• 文本片段:

·····

2.3.3 CiPP2C37-like 磷酸酶对磷酸肽的亲和性

将1 mM 的磷酸肽（随普洛麦格试剂盒提供）按比例分别稀释至0.25、0.5、1 mM。每50 μL反应体系加入5μL底物，底物终浓度分别为0.25、0.1、0.05mM。测定600 nm 处的吸光值，采用双倒数作图法计算Km 值。

3 结果与分析

3.1 原核表达系统表达CiPP2C37-like 蛋白

3.1.1 中间锦鸡儿cDNA

为了获得中间锦鸡儿cDNA，以中间锦鸡儿叶片为材料，采用总RNA 提取试剂盒（Tiangen）提取中间锦鸡儿总RNA，经琼脂糖凝胶电泳验证（图1），提取的总RNA 略有降解，经定量紫外检测仪检测，A260/A280=2.153，可用于RT-PCR。

·····

• 数据记录:
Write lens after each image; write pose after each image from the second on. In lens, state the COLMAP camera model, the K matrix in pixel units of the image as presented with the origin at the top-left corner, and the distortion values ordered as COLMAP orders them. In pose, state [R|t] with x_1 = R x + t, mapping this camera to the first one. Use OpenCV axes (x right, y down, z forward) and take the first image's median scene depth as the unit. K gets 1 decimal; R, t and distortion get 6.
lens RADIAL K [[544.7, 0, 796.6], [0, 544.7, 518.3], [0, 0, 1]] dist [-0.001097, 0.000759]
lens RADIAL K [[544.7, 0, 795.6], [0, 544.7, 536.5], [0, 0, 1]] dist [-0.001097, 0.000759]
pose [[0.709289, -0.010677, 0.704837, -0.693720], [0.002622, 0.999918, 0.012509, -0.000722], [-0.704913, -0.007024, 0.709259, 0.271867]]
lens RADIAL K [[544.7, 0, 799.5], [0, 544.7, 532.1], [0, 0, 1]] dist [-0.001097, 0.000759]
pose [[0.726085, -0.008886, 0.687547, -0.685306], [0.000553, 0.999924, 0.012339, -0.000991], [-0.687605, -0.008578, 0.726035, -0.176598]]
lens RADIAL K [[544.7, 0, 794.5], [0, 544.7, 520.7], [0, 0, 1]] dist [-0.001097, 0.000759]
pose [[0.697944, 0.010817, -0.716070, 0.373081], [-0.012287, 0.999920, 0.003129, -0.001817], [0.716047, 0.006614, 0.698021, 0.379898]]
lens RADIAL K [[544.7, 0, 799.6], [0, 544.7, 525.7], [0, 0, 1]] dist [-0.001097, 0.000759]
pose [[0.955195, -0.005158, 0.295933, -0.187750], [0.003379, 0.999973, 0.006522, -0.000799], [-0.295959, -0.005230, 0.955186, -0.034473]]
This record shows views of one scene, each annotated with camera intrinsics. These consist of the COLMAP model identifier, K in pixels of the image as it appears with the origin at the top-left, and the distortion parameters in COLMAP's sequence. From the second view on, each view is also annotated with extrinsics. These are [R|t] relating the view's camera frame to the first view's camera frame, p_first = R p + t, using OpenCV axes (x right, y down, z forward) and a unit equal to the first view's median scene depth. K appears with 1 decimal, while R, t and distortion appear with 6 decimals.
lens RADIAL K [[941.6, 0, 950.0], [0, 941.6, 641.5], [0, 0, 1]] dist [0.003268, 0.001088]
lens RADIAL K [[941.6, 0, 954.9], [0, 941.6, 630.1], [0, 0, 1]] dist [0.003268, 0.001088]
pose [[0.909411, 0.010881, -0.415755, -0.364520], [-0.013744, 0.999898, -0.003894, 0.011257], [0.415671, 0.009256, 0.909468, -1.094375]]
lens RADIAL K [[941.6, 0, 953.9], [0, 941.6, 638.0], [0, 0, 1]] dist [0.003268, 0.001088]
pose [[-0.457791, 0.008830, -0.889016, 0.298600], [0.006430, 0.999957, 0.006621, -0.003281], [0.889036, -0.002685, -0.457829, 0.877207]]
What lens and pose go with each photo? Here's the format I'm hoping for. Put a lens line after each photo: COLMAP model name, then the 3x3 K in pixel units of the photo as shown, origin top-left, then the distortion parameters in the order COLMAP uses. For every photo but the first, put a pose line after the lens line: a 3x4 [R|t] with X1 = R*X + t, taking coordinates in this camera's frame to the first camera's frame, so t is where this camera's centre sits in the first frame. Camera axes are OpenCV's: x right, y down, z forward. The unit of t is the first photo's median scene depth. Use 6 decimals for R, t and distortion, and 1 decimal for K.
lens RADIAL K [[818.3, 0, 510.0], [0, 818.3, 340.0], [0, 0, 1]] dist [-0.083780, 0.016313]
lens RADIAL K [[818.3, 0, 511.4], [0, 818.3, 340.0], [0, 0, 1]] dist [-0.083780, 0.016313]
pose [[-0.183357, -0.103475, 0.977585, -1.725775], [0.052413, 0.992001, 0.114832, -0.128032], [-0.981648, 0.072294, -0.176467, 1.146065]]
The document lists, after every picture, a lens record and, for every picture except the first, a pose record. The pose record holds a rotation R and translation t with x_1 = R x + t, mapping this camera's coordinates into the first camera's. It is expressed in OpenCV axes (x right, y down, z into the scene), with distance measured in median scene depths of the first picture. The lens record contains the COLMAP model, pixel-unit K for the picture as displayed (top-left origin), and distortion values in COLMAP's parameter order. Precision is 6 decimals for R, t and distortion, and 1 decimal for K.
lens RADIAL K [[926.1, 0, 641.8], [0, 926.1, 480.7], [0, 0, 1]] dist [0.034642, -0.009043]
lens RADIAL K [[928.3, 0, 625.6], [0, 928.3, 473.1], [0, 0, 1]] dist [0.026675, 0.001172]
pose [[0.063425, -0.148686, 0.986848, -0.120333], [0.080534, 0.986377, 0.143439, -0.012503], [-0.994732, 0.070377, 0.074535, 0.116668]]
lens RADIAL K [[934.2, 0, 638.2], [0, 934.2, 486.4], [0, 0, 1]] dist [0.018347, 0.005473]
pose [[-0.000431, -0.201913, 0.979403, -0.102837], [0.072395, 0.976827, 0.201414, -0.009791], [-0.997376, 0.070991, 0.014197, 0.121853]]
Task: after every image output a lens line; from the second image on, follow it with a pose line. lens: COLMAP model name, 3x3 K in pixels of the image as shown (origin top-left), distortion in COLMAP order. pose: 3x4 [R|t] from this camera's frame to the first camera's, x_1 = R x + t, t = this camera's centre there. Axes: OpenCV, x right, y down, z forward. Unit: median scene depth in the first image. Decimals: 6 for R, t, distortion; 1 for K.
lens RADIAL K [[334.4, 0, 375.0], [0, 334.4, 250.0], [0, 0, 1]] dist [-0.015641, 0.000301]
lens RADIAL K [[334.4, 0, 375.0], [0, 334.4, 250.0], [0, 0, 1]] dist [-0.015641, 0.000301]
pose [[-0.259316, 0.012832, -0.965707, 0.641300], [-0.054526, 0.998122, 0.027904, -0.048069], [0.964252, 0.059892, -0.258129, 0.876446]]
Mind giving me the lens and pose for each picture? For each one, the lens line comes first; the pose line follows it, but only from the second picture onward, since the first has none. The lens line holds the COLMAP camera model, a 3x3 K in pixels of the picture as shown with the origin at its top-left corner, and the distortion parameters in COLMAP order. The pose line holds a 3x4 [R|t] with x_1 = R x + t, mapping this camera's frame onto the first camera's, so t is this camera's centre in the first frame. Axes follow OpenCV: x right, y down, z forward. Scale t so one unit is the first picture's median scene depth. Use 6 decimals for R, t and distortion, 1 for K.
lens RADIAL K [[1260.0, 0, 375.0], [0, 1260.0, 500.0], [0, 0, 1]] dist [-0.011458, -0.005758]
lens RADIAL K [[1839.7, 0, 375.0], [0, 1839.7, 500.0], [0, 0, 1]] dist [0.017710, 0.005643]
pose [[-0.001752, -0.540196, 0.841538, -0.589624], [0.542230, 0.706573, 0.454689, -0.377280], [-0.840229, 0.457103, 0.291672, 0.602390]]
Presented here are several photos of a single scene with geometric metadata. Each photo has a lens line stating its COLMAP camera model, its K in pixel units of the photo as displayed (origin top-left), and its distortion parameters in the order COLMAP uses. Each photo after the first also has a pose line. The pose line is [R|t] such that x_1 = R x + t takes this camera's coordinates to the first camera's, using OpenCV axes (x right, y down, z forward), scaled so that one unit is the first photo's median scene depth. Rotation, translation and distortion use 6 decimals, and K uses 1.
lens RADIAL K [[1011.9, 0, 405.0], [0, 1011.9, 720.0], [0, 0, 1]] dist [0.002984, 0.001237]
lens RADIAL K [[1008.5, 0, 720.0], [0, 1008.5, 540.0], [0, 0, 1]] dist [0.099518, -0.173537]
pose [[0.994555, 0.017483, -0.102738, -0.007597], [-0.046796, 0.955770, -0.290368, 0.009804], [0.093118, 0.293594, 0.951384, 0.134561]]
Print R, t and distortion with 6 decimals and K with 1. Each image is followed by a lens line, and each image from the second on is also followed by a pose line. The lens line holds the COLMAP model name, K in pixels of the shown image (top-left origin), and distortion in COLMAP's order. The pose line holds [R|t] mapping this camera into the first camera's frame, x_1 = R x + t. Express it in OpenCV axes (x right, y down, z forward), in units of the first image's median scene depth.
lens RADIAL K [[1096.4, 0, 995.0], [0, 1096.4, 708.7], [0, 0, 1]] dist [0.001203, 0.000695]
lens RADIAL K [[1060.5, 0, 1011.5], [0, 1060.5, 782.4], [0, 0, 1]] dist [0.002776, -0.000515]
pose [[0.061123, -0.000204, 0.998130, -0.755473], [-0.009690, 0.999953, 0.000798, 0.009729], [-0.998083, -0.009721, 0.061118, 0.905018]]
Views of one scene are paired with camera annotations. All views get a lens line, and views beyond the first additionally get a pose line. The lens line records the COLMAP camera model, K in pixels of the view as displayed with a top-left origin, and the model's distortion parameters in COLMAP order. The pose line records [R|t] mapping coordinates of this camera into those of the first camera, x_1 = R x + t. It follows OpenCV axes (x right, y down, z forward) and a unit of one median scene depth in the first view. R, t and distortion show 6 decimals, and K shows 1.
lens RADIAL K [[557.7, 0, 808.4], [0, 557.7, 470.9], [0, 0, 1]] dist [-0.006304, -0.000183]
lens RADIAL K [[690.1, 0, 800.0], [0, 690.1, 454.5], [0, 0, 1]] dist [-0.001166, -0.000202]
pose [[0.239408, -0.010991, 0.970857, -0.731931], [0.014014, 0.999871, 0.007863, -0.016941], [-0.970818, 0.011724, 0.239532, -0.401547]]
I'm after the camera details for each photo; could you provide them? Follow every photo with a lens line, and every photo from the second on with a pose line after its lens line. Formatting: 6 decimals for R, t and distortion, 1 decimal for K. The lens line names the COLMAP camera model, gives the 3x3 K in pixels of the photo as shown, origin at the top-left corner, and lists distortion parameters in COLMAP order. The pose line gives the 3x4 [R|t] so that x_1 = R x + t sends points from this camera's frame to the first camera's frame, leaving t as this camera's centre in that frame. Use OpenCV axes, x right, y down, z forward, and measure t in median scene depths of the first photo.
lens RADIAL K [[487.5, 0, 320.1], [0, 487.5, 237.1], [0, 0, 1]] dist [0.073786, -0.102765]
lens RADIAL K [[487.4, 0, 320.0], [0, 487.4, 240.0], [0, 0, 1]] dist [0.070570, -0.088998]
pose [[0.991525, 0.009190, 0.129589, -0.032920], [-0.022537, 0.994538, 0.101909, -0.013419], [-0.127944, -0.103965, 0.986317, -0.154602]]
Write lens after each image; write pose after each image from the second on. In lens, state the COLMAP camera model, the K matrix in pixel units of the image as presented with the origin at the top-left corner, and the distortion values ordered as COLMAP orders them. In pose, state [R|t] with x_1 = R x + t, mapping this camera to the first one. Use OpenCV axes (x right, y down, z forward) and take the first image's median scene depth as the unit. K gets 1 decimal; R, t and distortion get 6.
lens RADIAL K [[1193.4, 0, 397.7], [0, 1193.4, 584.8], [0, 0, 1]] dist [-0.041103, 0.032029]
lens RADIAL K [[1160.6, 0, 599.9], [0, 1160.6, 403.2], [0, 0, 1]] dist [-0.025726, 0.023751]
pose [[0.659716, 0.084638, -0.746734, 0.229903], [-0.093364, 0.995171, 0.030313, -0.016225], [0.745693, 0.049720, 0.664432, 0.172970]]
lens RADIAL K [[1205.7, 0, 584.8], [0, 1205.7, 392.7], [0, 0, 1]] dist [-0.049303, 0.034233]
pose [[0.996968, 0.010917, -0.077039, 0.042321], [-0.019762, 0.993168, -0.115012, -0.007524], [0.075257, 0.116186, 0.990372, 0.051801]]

·····

• 任务列表:
1) 根据文本片段回答：
(a) 测定吸光值时选用的是哪个波长？
(b) 提取中间锦鸡儿总RNA时以植株的哪个部位为材料？
(c) 经定量紫外检测仪检测，总RNA的A260/A280是多少？
2) 从文本片段的最后一句之后接着续写。

• 练习答案:
1)
(a) 600 nm。
(b) 叶片。
(c) 2.153。

2)
图1 中间锦鸡儿总RNA 琼脂糖凝胶电泳

3.1.2 CiPP2C37-like 全长cDNA 的克隆及构建pET-30a::CiPP2C37-like 表达载体

以中间锦鸡儿cDNA 为模板进行PCR 反应，获得CiPP2C37-like 基因，大小为1227 bp。由图2可见，条带处于2 000 bp 与1 000 bp 之间，特异性较强，基本符合预期结果，可用于后续实验。将2.5 μL T4 聚合酶处理的PCR 产物和1 μL同样经T4 聚合酶处理的线性化的pET-30a 载体混合，22 ℃孵育20 min 后加入1 μL 25 mM 的EDTA 终止反应，22℃继续孵育20 min。热激转化DH5α，对重组质粒进行双酶切验证（图3），双酶切验证成功的质粒送华大基因进行测序，测序结果正确。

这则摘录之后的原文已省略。